Twitter quietly cancels COVID misinformation policy
More big changes at Twitter under the new Elon Musk ownership.
This time, its Twitter’s controversial COVID misinformation policy, which the social platform has quietly canceled.
Twitter said in December 2020 that it would begin to label and remove misinformation about Covid-19 vaccines.
But Twitter CEO Elon Musk has been a vocal critic of how health officials reacted to the coronavirus pandemic.
Musk has committed to free speech on Twitter, which might explain why the change has now been enacted.
But online safety experts have contended his approach has led to an increase in hate speech, harassment and misinformation on the platform.
Twitter users are flocking to smaller platforms
Twitter users flock to smaller platforms, as Musk takes control
Twitter’s instability under Musk’s leadership has resulted in users joining smaller platforms.
The uncertain future of Twitter with mass firings and staff walk outs have caused a sea of doubt. Many are now weighing up their options in case Twitter crumbles over the next few weeks.
Smaller and lesser-known platforms such as Social Hive and Mastodon have become a life raft for Twitter users.

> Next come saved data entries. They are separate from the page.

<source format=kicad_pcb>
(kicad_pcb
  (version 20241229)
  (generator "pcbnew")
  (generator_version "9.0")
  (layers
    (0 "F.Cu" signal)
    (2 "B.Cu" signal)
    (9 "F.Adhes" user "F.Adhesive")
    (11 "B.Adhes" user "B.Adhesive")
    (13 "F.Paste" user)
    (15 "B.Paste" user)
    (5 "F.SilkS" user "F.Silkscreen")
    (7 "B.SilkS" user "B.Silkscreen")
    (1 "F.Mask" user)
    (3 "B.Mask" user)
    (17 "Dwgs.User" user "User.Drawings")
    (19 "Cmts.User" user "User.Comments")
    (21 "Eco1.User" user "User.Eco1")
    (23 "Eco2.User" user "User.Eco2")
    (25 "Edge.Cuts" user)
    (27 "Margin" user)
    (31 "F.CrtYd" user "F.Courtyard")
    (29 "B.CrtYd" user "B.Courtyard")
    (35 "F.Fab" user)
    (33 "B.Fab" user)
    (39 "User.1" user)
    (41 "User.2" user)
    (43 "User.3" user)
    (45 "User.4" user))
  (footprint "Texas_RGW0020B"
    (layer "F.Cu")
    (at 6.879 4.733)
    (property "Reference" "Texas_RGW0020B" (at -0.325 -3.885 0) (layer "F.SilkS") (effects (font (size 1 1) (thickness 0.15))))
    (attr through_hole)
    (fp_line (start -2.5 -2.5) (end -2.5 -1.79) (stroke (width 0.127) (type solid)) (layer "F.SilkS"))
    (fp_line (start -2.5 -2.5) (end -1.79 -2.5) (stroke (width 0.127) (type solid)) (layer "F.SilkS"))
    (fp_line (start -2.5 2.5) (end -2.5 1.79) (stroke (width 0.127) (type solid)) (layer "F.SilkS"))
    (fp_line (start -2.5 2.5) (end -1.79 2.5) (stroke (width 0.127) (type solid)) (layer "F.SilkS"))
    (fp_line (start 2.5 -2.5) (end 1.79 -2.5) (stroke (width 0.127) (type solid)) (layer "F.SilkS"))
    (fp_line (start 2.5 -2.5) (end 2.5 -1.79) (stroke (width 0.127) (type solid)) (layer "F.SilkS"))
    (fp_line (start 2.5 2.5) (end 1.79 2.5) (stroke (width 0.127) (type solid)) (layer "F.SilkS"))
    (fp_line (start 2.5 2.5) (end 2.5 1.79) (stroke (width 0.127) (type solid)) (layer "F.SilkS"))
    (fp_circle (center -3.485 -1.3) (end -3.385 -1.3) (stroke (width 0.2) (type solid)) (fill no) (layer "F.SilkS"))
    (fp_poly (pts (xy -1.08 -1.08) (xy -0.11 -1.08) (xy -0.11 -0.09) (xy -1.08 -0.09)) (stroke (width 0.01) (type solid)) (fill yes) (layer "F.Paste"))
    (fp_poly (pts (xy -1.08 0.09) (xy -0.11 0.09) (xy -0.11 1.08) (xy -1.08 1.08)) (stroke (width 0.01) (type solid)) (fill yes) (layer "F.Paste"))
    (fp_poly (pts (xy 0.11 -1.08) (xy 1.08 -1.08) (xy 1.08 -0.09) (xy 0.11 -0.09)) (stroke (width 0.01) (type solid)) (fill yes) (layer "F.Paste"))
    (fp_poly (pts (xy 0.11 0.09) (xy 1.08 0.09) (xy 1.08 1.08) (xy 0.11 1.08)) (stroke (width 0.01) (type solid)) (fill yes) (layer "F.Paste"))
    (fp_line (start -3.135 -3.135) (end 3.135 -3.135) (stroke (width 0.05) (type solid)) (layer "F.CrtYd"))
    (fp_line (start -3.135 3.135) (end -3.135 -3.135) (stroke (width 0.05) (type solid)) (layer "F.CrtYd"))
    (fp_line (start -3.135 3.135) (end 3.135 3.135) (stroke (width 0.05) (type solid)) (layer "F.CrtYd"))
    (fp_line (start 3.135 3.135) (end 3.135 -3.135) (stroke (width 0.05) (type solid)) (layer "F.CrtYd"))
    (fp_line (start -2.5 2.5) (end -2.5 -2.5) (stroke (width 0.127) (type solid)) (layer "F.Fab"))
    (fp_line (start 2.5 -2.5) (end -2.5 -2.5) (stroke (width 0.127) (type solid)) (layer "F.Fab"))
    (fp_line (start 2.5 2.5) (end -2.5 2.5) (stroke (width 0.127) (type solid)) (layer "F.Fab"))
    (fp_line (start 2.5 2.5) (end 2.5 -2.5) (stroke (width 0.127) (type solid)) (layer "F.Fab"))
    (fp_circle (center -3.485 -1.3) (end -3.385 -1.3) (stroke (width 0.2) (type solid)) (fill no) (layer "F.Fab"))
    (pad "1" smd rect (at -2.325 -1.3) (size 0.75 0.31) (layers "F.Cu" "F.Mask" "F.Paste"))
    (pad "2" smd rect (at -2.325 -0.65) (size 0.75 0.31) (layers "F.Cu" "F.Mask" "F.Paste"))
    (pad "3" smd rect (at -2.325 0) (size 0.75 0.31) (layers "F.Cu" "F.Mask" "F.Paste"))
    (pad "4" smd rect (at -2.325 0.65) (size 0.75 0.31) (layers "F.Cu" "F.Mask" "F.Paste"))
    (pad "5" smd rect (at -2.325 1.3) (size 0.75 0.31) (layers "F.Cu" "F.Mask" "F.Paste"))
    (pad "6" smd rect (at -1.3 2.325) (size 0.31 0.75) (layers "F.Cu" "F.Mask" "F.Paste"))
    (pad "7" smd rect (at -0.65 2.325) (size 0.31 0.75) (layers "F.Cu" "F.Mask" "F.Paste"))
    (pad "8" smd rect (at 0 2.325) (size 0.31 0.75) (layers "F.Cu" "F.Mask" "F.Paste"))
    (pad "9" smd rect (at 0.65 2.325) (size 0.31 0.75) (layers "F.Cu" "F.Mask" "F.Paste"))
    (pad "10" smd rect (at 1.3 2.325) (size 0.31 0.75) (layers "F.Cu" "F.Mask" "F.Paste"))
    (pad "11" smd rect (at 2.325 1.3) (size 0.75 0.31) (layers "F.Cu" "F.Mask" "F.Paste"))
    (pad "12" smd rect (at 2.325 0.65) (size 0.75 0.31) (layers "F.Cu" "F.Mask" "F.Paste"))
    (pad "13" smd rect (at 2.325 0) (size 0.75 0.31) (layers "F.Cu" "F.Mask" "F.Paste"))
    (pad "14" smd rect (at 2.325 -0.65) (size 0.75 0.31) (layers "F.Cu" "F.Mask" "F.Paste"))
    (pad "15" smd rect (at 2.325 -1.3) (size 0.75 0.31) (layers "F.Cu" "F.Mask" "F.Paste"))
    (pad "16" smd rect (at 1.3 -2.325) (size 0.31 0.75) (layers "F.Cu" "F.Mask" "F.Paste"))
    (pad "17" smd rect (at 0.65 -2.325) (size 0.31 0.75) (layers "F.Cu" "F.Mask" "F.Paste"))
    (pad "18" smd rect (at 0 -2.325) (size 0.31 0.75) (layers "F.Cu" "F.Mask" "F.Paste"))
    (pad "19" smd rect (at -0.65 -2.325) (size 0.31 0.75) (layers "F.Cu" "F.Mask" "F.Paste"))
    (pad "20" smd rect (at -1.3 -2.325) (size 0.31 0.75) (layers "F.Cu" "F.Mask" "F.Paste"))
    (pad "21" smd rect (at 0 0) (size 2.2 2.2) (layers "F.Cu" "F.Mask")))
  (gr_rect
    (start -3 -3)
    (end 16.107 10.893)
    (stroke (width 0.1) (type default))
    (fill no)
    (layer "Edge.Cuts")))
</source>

Mastodon is fast becoming known as a Twitter alternative and has 2.4 million active monthly users. It’s a dramatic increase from the 381,000 users the platform had the day Musk closed the Twitter deal.
Mastodon is an open-source, decentralised online software. It allows users to set up their own servers to communicate with each other.
It’s becoming a firm favourite with journalists and academics. With many of the same functions as Twitter, Mastodon has been described as a combination of Twitter and alternate microblogging site, Tumblr.
Hive Social is another social networking site attracting scores of Twitter users since Musk’s reign.
Hive now has 2 million users and recently hit the top of the App Store. Its founder is 24 years old and the platform has only two employees.